Saved data entries:
────────────────────

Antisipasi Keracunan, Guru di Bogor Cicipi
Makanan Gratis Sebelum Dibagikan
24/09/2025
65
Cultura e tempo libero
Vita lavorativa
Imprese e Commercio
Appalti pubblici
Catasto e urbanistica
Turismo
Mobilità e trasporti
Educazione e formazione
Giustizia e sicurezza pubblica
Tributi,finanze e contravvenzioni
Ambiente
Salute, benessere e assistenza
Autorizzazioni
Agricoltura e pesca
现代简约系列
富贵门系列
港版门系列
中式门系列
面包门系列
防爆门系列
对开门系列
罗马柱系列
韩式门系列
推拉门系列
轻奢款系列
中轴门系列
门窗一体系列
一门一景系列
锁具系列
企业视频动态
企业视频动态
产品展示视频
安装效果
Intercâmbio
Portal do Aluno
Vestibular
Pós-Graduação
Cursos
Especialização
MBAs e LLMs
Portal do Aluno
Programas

────────────────────

All of the entries above should be written out verbatim.

ANSWER TO THE EXERCISE:
Antisipasi Keracunan, Guru di Bogor Cicipi
Makanan Gratis Sebelum Dibagikan
24/09/2025
65
Cultura e tempo libero
Vita lavorativa
Imprese e Commercio
Appalti pubblici
Catasto e urbanistica
Turismo
Mobilità e trasporti
Educazione e formazione
Giustizia e sicurezza pubblica
Tributi,finanze e contravvenzioni
Ambiente
Salute, benessere e assistenza
Autorizzazioni
Agricoltura e pesca
现代简约系列
富贵门系列
港版门系列
中式门系列
面包门系列
防爆门系列
对开门系列
罗马柱系列
韩式门系列
推拉门系列
轻奢款系列
中轴门系列
门窗一体系列
一门一景系列
锁具系列
企业视频动态
企业视频动态
产品展示视频
安装效果
Intercâmbio
Portal do Aluno
Vestibular
Pós-Graduação
Cursos
Especialização
MBAs e LLMs
Portal do Aluno
Programas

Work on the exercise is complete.